Having begun in 2008, Rick Griffin's Housepets! is a mostly-comedic webcomic about the various pets (primarily cats & dogs) who populate the town of Babylon Gardens. Like many series born from comic strip ideas about pets, the animals in this comic speak English, stand on two feet, manipulate objects as though they possessed fingers & thumbs and are generally treated as members of their owners' families, rather than mere possessions.
Unlike most strips, Housepets! attempts to follow through on some of the implications behind a world where pets possess all the intelligence of humans, but enjoy few of their privileges. Er, that is, the series explores these ideas when there's a joke to be mined - it's really not a dramatic saga. Usually.
If Housepets! were only a gag-a-day strip, I wouldn't be posting about it now (or any other time). Heck, I didn't get very far into the series run on my first attempt - but eventually I reached the introduction of King. First introduced as a human named Joel who works with PETA (albeit under some misgivings), Joel is punished by a cosmic being by taking on the form of King; the next few years of the comic essentially revolve around King's arc. While the animals of Housepets! enjoy liberties we in the real world would never permit our own pets to enjoy (I doubt many dogs could manage an allowance), it's still horribly demeaning for a human to live as an animal in this world.
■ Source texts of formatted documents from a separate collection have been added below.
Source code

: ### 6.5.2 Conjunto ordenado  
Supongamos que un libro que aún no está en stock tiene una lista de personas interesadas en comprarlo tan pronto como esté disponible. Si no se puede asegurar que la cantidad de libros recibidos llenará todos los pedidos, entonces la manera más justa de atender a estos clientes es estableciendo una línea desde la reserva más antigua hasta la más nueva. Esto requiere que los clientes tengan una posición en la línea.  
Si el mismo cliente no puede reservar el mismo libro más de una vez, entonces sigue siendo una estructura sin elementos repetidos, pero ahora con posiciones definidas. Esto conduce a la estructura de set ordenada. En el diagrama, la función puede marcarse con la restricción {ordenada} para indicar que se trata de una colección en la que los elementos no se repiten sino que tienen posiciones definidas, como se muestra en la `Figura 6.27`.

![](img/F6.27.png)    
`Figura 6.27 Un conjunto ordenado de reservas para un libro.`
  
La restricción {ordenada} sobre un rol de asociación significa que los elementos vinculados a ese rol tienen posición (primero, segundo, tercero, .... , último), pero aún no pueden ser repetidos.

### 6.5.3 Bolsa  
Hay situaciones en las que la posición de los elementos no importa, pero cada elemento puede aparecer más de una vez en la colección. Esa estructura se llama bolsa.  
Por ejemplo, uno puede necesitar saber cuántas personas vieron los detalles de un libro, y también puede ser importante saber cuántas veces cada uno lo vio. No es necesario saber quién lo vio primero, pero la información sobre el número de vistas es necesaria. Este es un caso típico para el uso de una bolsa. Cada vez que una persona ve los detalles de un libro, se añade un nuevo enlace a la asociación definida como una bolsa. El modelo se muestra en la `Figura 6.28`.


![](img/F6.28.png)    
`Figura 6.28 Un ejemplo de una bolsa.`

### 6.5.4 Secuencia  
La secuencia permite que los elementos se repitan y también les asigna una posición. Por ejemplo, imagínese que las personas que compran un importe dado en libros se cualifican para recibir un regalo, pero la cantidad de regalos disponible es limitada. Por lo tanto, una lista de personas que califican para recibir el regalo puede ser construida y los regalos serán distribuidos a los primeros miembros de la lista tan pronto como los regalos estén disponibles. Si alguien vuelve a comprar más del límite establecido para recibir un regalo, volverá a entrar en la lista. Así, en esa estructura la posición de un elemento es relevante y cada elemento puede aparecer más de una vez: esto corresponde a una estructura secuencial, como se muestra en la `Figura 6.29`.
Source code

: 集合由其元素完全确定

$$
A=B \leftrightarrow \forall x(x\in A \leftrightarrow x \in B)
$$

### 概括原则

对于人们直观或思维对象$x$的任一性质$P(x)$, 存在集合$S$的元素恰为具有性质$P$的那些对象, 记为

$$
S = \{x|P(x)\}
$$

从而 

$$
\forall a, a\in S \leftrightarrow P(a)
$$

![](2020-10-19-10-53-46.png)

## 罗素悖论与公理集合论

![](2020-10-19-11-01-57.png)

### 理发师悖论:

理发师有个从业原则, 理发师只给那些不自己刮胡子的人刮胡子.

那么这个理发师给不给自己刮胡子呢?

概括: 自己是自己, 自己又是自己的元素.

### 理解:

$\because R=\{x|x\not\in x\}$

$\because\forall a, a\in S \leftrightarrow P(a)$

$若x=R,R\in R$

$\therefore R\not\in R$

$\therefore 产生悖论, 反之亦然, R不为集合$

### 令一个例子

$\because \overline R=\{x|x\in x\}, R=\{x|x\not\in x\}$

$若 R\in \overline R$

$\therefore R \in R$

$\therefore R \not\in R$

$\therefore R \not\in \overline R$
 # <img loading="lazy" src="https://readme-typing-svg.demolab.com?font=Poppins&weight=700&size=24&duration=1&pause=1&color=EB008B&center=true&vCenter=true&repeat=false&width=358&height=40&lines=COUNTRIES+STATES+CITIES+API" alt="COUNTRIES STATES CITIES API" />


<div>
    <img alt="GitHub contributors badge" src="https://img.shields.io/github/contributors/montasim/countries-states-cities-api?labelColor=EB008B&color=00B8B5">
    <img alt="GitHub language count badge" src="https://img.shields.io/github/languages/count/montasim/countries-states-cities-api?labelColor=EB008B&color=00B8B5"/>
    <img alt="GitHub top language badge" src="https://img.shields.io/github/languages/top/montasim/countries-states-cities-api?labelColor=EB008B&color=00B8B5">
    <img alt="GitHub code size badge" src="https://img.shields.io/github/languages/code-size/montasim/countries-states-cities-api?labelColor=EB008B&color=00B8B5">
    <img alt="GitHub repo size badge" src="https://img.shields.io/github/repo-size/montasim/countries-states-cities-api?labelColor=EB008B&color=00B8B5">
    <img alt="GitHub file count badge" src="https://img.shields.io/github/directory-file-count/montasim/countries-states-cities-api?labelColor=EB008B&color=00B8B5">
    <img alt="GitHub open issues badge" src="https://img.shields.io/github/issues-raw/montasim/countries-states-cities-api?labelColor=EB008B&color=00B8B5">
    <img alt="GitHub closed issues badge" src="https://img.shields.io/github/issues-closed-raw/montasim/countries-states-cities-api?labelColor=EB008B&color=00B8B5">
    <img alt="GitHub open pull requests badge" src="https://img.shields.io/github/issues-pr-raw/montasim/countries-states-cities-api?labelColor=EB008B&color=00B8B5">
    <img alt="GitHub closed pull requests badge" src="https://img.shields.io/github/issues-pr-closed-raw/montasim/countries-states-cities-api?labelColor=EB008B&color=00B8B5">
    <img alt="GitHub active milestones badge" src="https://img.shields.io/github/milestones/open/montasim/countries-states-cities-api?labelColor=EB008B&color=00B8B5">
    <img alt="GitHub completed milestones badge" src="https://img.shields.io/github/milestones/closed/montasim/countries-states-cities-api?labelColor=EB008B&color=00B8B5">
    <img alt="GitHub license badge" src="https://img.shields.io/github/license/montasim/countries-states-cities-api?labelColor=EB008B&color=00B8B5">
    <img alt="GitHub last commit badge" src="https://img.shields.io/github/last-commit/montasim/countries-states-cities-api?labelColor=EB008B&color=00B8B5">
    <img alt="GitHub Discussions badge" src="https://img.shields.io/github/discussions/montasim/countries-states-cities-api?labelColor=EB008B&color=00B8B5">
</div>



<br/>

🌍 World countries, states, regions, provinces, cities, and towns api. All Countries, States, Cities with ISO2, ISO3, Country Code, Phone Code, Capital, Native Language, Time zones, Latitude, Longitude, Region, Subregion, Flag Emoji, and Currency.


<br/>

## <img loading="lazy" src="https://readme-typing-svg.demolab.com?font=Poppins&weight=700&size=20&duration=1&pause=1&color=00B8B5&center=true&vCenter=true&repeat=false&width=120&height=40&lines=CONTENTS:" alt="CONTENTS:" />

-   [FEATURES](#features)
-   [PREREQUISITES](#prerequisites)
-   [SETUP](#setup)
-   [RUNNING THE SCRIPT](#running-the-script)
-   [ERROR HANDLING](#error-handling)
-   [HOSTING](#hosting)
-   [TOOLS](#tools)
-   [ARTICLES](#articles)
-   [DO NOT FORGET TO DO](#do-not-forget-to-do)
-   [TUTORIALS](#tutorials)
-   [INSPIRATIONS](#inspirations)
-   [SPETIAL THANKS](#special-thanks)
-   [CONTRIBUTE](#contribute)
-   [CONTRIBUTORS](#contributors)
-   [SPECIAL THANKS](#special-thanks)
And yet, King has evolved over time, gradually developing friendships with his fellow pets. Although he remains a pessimist at heart (a difficult habit to break, considering the cosmic embodiments of the universe have basically affirmed that yes, he's a pawn), his humility and overall vulnerability render him an easy character to relate to. At the point I'm writing this, King has reached a point where he's probably much happier as a dog - so naturally there's a looming threat on the horizon that he'll become human again, which should make for good drama (also, comedy).
Of course, there are dozens of characters beyond King (King receives a major focus about once a year) and I've come to enjoy their tales as well - but starting with King's introduction as Joel (found here), I've been truly enamored with the series. Three times a week I have Housepets! to soothe my nerves; good deal.